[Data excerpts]
☆ ☆ ☆
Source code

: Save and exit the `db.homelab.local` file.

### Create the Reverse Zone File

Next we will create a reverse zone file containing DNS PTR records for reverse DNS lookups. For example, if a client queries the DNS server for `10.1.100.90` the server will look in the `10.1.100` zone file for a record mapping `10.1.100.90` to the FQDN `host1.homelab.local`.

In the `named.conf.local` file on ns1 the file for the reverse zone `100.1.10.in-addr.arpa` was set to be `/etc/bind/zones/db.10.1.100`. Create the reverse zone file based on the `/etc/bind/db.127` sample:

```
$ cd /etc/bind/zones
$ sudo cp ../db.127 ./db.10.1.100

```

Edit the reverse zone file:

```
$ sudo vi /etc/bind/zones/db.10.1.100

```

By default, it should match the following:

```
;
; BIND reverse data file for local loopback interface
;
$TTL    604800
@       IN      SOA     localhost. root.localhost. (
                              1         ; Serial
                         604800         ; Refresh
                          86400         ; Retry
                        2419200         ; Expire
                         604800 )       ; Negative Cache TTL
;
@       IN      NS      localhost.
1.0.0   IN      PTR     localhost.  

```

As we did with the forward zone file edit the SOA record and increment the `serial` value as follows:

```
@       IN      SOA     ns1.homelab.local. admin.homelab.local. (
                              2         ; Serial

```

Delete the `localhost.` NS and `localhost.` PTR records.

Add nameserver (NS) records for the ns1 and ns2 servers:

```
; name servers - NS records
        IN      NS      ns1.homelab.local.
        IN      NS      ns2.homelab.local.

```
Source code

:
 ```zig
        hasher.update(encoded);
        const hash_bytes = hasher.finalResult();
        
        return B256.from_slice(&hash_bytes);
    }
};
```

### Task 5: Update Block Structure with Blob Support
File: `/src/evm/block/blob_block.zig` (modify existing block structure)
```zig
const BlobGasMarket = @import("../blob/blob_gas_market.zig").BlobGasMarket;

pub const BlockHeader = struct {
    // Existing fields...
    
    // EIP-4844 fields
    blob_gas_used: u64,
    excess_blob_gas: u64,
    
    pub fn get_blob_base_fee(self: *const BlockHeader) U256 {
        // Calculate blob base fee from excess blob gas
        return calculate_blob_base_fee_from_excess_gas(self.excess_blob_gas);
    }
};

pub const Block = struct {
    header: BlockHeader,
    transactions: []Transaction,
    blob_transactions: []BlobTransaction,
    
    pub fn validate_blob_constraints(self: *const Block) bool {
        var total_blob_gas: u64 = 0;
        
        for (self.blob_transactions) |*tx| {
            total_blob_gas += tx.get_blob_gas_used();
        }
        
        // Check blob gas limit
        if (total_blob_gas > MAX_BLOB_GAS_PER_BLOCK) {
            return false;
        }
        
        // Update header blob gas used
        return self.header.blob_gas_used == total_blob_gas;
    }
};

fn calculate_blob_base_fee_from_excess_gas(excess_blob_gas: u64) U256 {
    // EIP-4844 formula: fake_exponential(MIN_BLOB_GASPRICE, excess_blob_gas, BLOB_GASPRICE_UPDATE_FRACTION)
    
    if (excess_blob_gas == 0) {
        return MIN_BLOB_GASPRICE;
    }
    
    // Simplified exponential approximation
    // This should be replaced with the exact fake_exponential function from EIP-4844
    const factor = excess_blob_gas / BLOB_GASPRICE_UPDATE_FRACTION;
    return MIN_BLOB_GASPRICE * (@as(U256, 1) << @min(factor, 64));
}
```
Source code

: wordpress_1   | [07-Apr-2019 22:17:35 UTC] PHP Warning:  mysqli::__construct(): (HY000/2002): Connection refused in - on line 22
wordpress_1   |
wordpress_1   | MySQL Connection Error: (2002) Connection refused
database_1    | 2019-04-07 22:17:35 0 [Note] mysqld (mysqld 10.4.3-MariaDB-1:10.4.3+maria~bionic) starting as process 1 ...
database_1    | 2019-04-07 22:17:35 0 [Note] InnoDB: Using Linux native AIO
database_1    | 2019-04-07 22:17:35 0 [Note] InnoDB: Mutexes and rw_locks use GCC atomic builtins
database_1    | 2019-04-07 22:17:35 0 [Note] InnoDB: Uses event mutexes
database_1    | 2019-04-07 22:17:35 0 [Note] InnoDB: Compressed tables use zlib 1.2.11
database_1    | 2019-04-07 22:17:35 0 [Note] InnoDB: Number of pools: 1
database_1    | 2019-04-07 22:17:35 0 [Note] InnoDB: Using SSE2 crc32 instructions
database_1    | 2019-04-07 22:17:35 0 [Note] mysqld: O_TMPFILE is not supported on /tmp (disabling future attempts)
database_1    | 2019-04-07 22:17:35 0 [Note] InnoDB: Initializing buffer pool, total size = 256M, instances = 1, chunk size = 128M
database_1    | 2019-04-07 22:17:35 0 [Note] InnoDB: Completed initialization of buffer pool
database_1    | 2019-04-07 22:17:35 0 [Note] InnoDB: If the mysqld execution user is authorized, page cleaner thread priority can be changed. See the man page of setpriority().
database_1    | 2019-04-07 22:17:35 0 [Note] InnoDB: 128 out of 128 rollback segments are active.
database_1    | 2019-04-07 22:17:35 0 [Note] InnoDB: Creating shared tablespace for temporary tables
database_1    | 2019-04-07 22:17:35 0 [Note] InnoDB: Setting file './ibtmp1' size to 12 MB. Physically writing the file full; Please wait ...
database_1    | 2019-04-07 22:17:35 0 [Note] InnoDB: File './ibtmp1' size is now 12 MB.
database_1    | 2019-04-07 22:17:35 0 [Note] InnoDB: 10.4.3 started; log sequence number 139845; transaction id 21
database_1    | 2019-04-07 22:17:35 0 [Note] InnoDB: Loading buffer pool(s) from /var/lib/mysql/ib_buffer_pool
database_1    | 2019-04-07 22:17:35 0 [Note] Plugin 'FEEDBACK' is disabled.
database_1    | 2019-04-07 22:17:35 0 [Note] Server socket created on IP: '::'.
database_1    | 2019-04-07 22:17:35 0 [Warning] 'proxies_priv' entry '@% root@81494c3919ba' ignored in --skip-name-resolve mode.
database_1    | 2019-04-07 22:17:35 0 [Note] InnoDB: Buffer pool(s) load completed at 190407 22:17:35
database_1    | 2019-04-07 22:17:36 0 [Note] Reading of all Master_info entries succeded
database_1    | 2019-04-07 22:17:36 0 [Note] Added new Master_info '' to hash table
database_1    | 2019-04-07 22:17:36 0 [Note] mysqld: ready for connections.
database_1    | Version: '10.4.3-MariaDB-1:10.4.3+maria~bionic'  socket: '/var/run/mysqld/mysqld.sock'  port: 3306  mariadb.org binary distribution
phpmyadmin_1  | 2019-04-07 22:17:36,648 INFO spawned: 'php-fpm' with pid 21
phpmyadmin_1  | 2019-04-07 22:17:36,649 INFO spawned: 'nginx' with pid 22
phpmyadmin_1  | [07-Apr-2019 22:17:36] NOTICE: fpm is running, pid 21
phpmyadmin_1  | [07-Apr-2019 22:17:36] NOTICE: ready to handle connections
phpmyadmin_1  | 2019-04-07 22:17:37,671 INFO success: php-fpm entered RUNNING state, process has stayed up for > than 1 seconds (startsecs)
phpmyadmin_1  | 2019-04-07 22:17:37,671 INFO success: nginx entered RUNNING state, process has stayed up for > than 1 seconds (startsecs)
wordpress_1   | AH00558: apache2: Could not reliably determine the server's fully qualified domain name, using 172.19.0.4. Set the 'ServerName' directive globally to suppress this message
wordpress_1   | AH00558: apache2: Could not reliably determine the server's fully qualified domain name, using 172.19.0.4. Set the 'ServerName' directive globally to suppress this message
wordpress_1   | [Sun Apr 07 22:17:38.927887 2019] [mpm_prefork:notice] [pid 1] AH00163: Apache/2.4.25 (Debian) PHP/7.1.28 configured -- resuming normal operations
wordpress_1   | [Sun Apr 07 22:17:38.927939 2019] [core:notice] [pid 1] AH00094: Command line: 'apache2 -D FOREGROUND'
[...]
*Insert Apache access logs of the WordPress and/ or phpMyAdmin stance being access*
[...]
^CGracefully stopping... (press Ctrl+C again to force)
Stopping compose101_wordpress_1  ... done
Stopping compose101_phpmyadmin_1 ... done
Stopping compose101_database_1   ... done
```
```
☆ ☆ ☆
**EXERCISE DESCRIPTION:** Beginning with the first line above, could you copy every line exactly, up to and including the one with "### Create the Reverse Zone File"?

**SOLUTION FOR THIS TASK:**
Source code

: Save and exit the `db.homelab.local` file.

### Create the Reverse Zone File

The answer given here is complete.